◆ EXERCISE PROMPT: Look for the string "Całkowita" in the material below. Copy every line where you find it.

◆ MATERIAL PROVIDED:
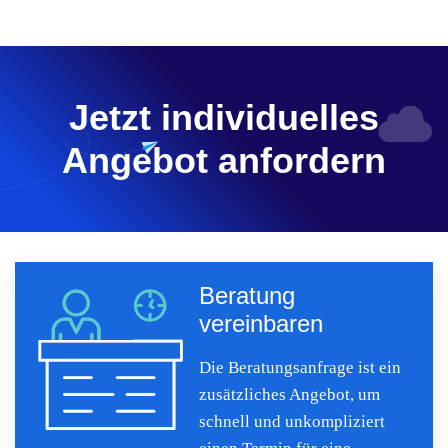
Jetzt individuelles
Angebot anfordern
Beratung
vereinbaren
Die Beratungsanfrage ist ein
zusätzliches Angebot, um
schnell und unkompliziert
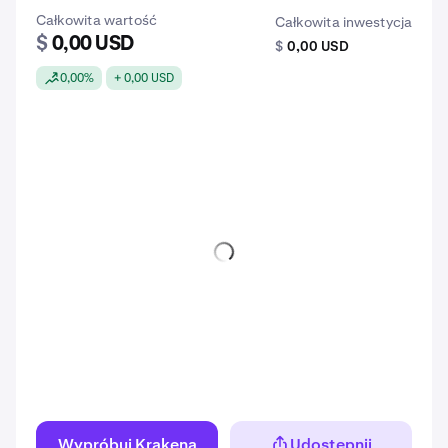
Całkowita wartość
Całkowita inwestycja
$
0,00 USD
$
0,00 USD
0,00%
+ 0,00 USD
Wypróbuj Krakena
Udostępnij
==
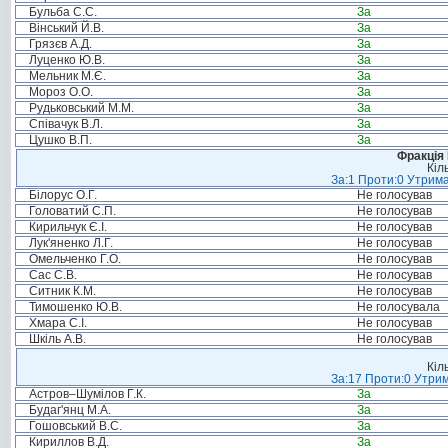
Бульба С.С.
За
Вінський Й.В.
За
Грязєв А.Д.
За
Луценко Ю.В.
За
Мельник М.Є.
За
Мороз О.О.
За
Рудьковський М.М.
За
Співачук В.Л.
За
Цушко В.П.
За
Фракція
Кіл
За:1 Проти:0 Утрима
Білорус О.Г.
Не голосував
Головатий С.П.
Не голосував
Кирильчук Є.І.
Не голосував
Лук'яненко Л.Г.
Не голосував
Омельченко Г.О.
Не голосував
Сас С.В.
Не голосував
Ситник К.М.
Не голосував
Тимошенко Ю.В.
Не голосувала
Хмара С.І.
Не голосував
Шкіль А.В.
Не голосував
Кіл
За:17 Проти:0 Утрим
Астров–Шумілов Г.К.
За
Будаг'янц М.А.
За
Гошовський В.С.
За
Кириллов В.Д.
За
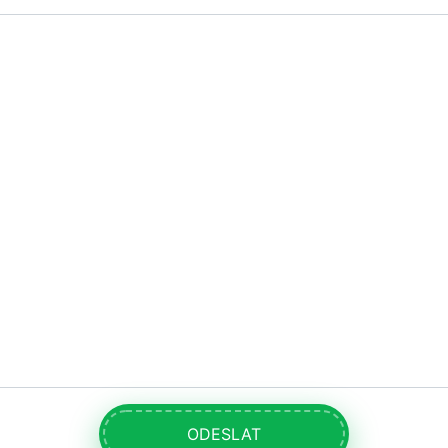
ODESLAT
==
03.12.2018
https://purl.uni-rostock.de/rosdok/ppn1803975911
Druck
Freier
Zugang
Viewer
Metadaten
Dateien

◆ ANSWER FOR THE TASK:
Całkowita wartość
Całkowita inwestycja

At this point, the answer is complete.